Setting up webhooks¶
In the GitHub repository settings:
Payload URL: https://kardinal.example.com/webhooks
Content type: application/json
Secret: <same as WEBHOOK_SECRET env var on controller>
Events: Pull requests (pull_request), Pushes (push)
With webhooks configured, the controller advances the promotion within seconds of PR merge. Without webhooks, advancement happens within 30 seconds (next reconcile).

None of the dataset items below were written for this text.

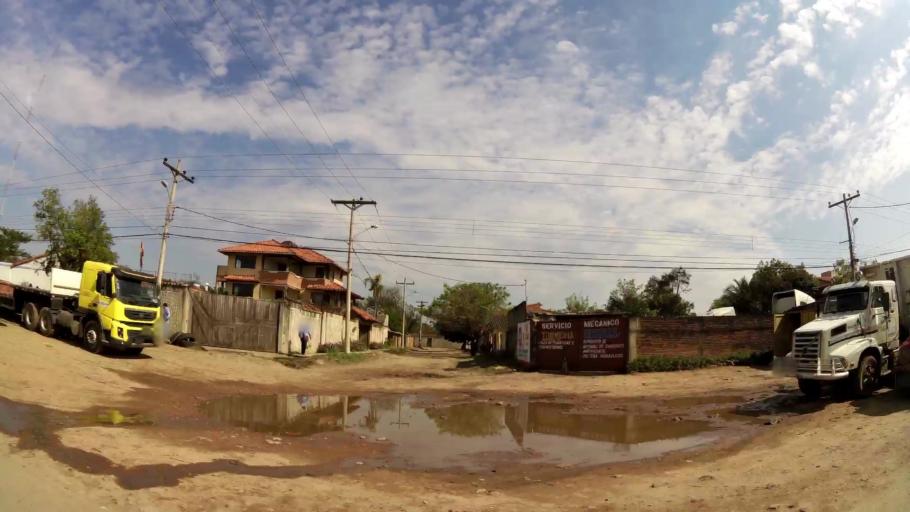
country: BO
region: Santa Cruz
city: Santa Cruz de la Sierra
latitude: -17.7262
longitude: -63.1577
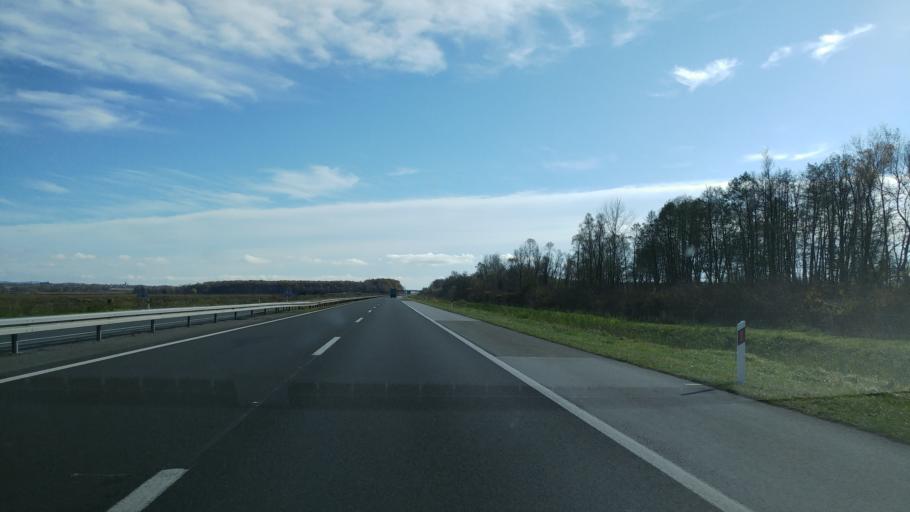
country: HR
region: Sisacko-Moslavacka
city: Lipovljani
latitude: 45.4202
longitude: 16.8448
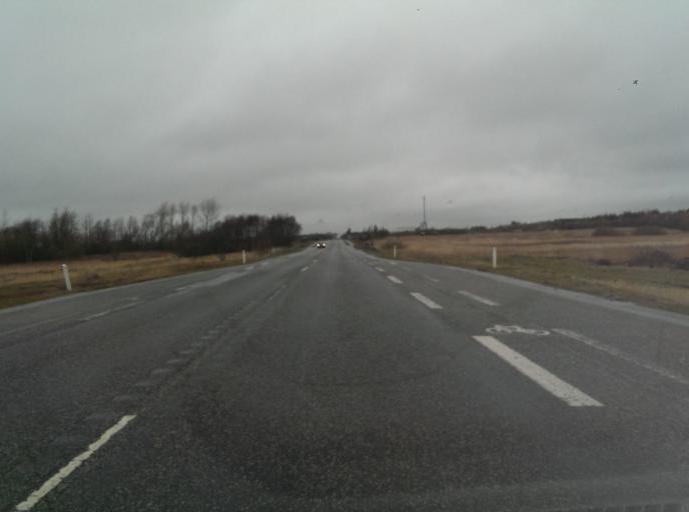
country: DK
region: Central Jutland
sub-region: Ringkobing-Skjern Kommune
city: Ringkobing
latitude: 56.1348
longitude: 8.2812
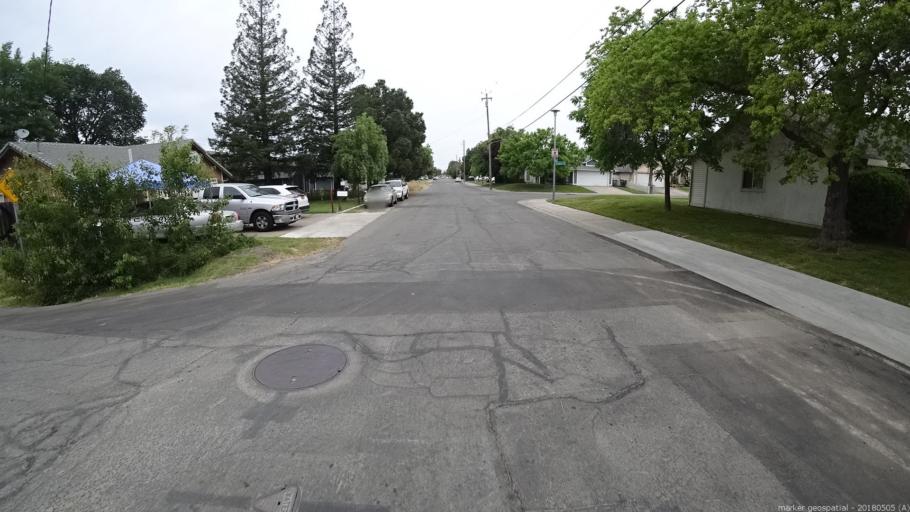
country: US
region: California
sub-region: Sacramento County
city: Rio Linda
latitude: 38.6448
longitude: -121.4431
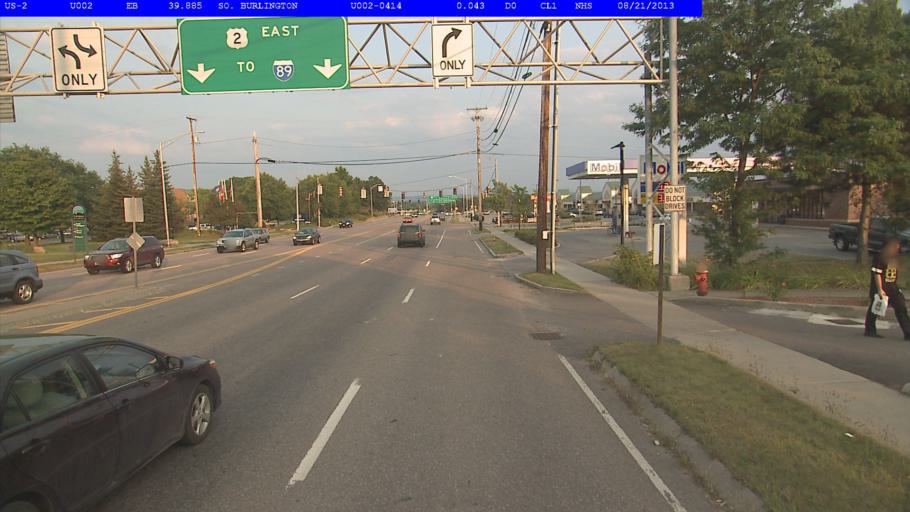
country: US
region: Vermont
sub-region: Chittenden County
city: South Burlington
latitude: 44.4721
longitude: -73.1895
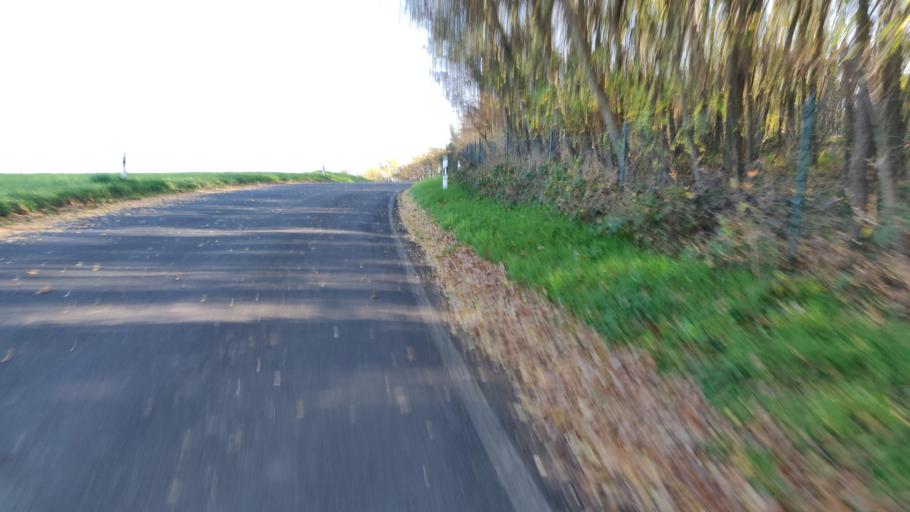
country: DE
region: Brandenburg
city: Ortrand
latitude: 51.3622
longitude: 13.7669
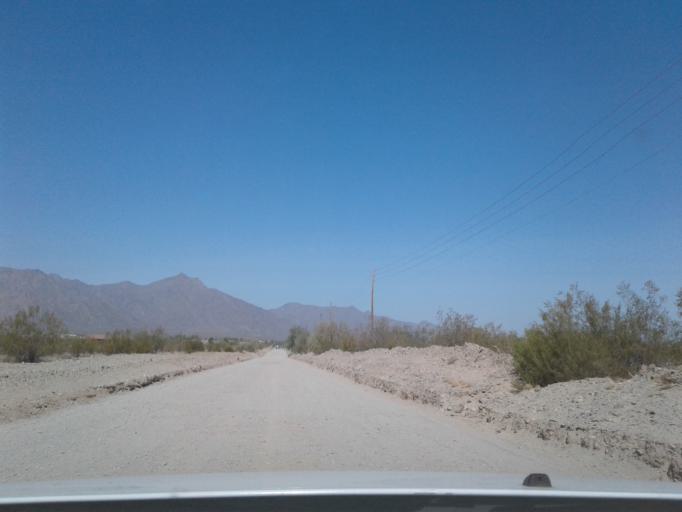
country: US
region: Arizona
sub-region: Maricopa County
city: Laveen
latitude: 33.2905
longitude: -112.1467
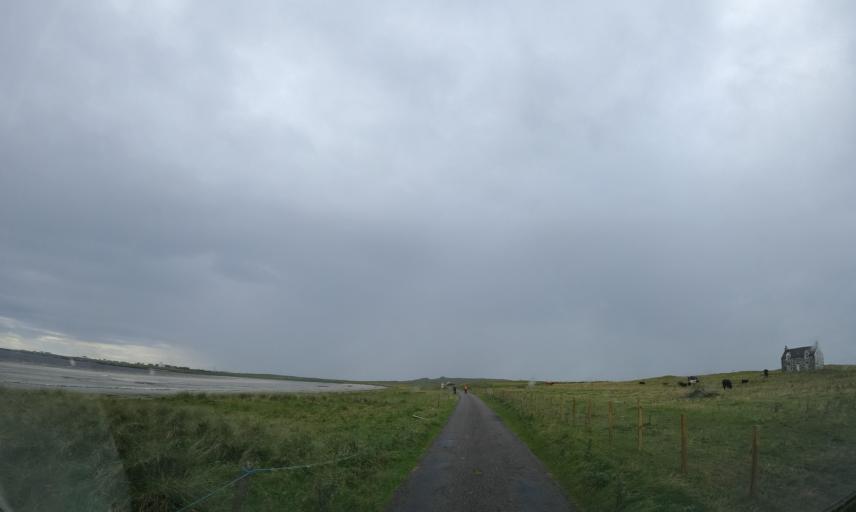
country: GB
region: Scotland
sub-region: Eilean Siar
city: Barra
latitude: 56.5184
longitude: -6.8119
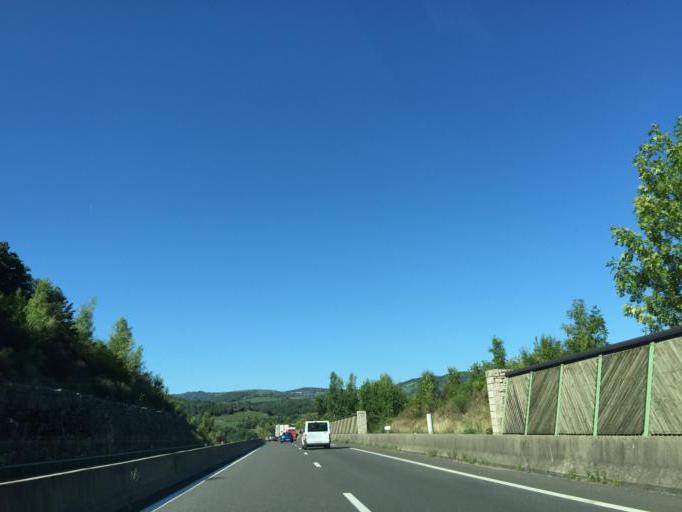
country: FR
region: Languedoc-Roussillon
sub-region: Departement de la Lozere
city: La Canourgue
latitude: 44.4563
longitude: 3.1914
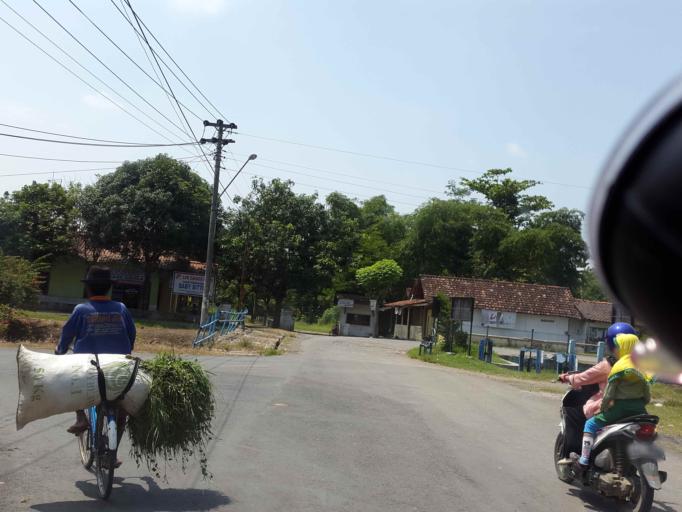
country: ID
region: Central Java
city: Petarukan
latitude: -6.9447
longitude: 109.4680
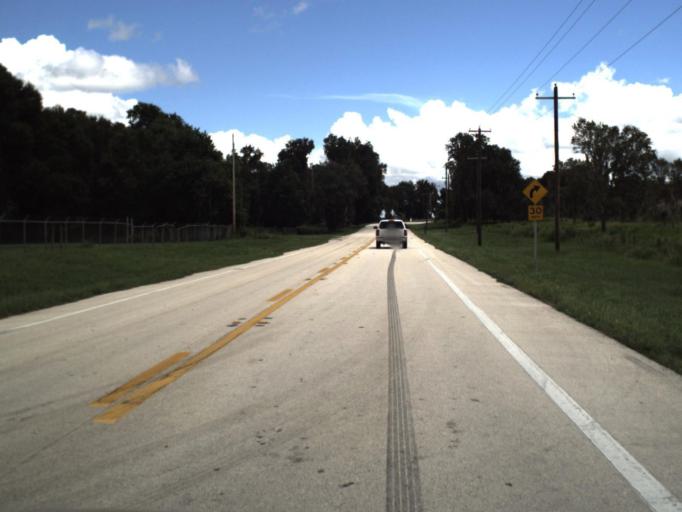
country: US
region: Florida
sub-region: Polk County
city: Fort Meade
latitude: 27.7517
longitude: -81.7688
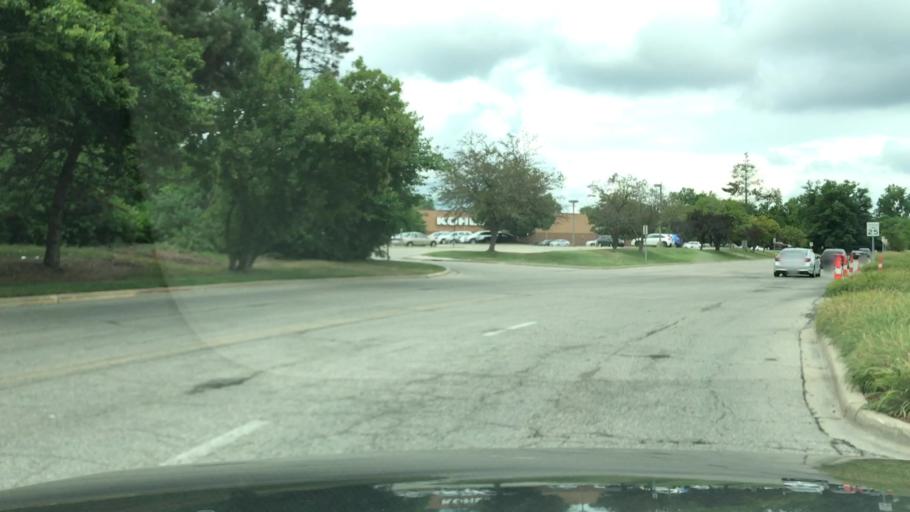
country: US
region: Michigan
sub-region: Kent County
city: East Grand Rapids
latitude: 42.9171
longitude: -85.5921
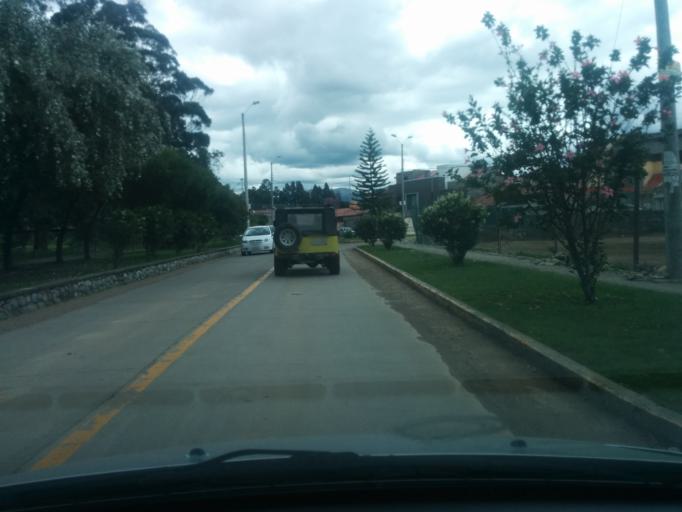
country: EC
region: Azuay
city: Cuenca
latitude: -2.8915
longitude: -78.9612
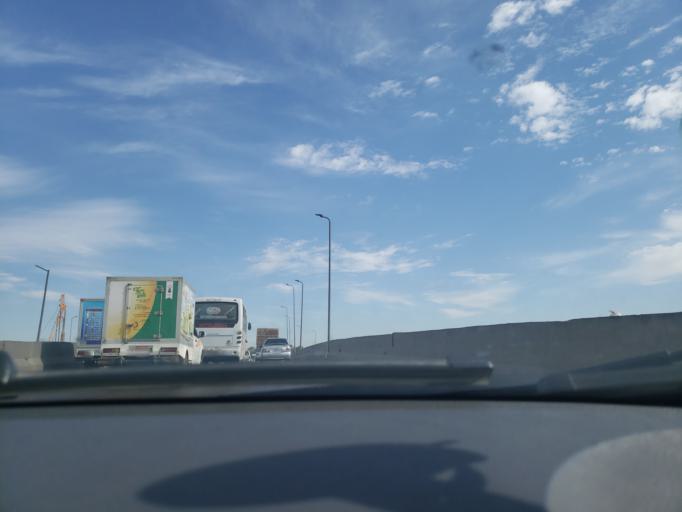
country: EG
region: Muhafazat al Qalyubiyah
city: Al Khankah
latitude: 30.1491
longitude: 31.4307
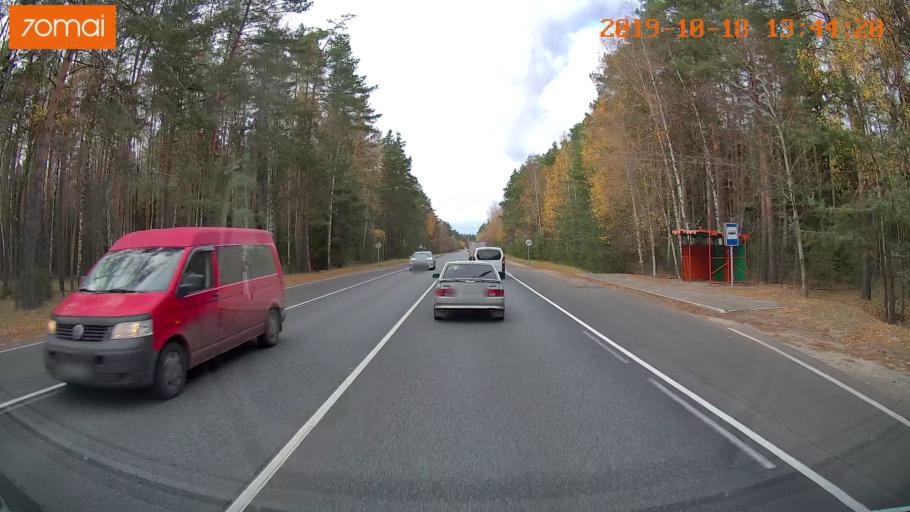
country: RU
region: Rjazan
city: Solotcha
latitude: 54.9362
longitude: 39.9639
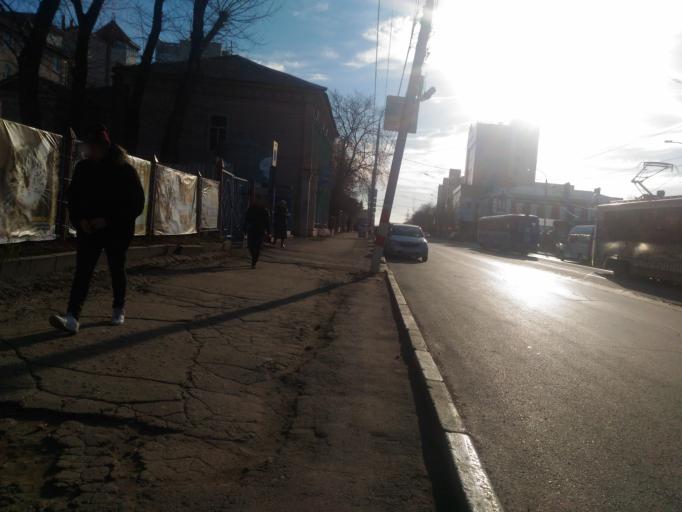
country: RU
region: Ulyanovsk
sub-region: Ulyanovskiy Rayon
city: Ulyanovsk
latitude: 54.3106
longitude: 48.3880
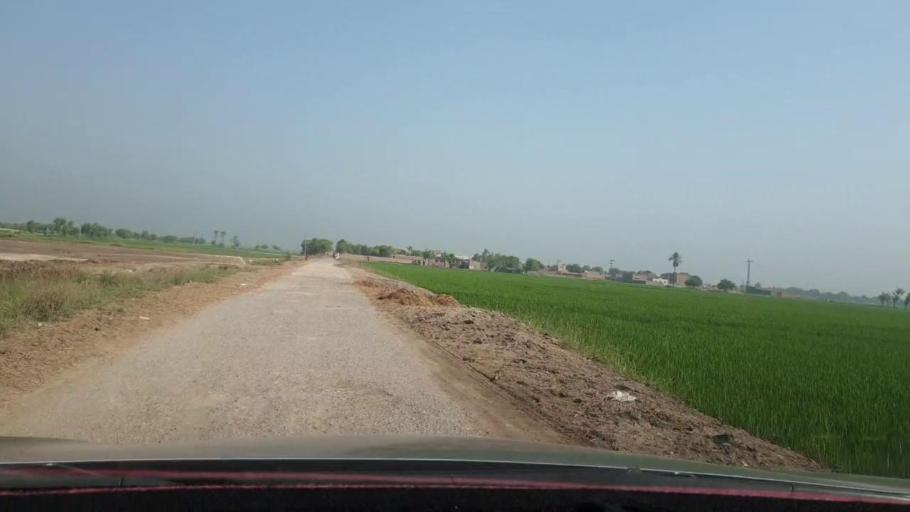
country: PK
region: Sindh
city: Kambar
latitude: 27.5990
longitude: 67.9365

Local development with webhooks¶
For local clusters or clusters behind firewalls, use a webhook forwarding service:
# Using smee.io
npm install --global smee-client
smee --url https://smee.io/your-channel-id \
--target http://localhost:8081/webhooks
Or configure the Pipeline to use polling:
spec:
git:
webhookMode: polling # disable webhook, use periodic polling
pollInterval: 30s # default: 30s (GitHub rate limit: 5000 req/h)
The polling mode is less responsive but works in environments where inbound webhooks are not possible.
Namespace Sprawl Management¶
Each Pipeline creates PromotionStep and PolicyGate CRs in its own namespace. For organizations with many Pipelines, this can create dozens of additional CRDs per namespace.
Recommendations¶
-
Use team namespaces: group related Pipelines in one namespace rather than one namespace per Pipeline.
kardinal-promoterscopes Bundles bykardinal.io/pipelinelabel, not by namespace. -
Set historyLimit: the default
historyLimit: 20retains the last 20 Bundles. For high-frequency teams, reduce to5to limit CRD count. -
Monitor CRD count: the controller exposes
kardinal_bundles_total{phase}andkardinal_steps_total{type}Prometheus metrics. Alert if these exceed expected levels. -
Resource quotas: set
ResourceQuotaon team namespaces to prevent unbounded Bundle creation.
GitOps Tool Agnosticism¶
kardinal-promoter is not tied to Argo CD. If your cluster does not have a GitOps tool installed, the resource health adapter checks Deployment readiness directly.
Without any GitOps tool¶
The controller verifies that the Deployment's Available condition is True after pushing to Git. You are responsible for ensuring Git changes reach the cluster (e.g., via CI, Flux Receiver webhooks, or ArgoCD App-of-Apps).
With Flux¶
Auto-detected if Flux CRDs are installed. Waits for Kustomization Ready=True.
Mixing GitOps tools across environments¶
environments:
- name: dev
health:
type: flux # dev cluster uses Flux
- name: prod
health:
type: argocd # prod cluster uses Argo CD
argocd: { name: my-app-prod }
Different environments can use different health adapters in the same Pipeline.
Anti-Patterns to Avoid¶
Pseudo-GitOps: mutating Argo CD targetRevision directly¶
Some tools shortcut promotion by patching spec.source.targetRevision on an Argo CD Application CRD without writing to Git. This breaks GitOps: Git is no longer the source of truth. Cluster state cannot be reconstructed from Git after a disaster.
kardinal-promoter never mutates GitOps tool CRDs directly. All promotions write to Git first.
Committing templated sources to rendered branches¶
Do not commit Kustomize kustomization.yaml files or Helm values.yaml files to a rendered branch. Rendered branches must contain only plain Kubernetes YAML. Argo CD's Directory source type does not process Kustomize or Helm — if template files are present, Argo CD may fail to apply them or silently ignore them.
Using approval: auto for production¶
approval: auto pushes directly to the target branch without a PR. This is appropriate for dev and staging where speed matters, but not for prod. A human reviewer should always merge the production PR to confirm: - The rendered diff looks correct - Policy gates have all passed - The upstream environments are verified
Not setting historyLimit¶
The default historyLimit: 20 retains 20 Bundles per Pipeline. In active pipelines with frequent deployments, this creates many PromotionStep CRDs. If you deploy multiple times per day, set historyLimit: 5. The Git audit trail is permanent regardless of this setting.